▸ **What to work on**
Your task is to count the lines of the records that contain "träningscentrum". Answer with the number and nothing else.

** Opening Provided records block **

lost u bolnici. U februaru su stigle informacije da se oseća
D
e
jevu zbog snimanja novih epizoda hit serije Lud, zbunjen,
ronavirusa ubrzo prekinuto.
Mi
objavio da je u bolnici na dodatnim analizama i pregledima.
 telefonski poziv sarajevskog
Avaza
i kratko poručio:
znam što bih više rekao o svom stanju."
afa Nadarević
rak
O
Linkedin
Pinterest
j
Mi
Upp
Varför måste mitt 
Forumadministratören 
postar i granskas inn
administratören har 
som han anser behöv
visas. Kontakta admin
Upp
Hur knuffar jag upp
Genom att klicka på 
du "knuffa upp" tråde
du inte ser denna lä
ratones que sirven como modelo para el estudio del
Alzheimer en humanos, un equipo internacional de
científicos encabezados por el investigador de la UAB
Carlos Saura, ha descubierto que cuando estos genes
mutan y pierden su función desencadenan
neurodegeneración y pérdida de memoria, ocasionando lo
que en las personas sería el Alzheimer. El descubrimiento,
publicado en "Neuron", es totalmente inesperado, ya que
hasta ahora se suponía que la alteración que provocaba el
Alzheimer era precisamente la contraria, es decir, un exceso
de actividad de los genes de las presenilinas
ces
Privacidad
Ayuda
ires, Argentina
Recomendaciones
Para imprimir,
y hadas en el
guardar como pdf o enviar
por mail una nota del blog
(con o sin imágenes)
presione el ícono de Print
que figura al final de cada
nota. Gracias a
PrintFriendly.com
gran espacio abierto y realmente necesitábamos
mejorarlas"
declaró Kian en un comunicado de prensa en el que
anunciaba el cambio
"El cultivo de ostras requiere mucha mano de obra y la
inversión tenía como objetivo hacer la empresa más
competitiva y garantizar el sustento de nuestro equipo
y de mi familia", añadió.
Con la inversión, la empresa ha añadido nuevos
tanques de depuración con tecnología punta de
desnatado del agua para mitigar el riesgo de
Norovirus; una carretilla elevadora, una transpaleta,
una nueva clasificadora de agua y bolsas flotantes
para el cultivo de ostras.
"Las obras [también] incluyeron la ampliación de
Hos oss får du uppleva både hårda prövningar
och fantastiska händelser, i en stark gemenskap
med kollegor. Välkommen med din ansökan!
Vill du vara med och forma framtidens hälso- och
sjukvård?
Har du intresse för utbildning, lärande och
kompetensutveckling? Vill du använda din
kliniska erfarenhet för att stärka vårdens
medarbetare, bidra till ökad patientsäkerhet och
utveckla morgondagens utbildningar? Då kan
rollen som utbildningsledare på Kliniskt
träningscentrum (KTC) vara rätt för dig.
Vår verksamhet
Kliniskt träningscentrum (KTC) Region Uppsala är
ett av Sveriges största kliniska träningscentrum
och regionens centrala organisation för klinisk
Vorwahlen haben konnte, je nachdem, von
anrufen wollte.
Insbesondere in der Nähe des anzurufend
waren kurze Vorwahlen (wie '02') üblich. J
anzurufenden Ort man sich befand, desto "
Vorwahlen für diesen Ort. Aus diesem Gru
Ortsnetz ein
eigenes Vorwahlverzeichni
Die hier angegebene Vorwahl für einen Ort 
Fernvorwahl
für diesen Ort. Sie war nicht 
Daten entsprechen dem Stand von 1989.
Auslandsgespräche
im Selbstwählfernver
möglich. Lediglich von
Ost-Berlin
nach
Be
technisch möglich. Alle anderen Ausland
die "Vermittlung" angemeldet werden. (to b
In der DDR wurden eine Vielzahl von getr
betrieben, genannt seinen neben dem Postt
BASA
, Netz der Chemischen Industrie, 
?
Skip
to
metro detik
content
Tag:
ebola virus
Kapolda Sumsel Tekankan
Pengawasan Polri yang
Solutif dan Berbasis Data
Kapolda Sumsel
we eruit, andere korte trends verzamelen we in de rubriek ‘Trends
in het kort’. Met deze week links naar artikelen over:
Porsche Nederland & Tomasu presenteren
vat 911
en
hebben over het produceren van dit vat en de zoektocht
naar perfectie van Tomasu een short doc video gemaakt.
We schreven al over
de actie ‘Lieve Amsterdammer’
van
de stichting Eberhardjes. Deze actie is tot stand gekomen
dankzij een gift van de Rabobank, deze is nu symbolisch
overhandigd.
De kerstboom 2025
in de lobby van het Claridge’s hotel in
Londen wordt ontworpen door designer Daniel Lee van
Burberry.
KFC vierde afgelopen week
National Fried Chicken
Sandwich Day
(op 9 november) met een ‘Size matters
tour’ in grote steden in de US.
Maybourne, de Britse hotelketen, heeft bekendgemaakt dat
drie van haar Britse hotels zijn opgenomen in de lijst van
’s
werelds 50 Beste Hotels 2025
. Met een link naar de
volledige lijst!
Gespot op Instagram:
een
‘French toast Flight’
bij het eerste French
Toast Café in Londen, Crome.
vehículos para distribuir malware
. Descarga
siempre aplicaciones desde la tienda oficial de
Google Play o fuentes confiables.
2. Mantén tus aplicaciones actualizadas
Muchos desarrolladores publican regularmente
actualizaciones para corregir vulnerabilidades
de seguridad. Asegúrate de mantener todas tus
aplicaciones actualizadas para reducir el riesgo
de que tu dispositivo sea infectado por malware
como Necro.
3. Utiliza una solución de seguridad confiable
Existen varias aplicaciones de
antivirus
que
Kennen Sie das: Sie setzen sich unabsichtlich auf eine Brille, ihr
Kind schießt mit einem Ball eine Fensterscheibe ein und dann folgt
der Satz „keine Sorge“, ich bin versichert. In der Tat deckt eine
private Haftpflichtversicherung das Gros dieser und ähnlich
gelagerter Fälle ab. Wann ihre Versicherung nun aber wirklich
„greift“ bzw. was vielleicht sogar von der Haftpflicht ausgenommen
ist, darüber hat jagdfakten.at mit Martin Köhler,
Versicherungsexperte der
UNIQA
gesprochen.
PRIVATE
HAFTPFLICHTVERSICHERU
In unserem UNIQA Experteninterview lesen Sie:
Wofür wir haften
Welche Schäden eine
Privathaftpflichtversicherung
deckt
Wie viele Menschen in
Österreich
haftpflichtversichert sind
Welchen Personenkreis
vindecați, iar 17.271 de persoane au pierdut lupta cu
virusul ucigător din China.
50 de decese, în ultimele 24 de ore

** Closing Provided records block **

▸ **Solution**
3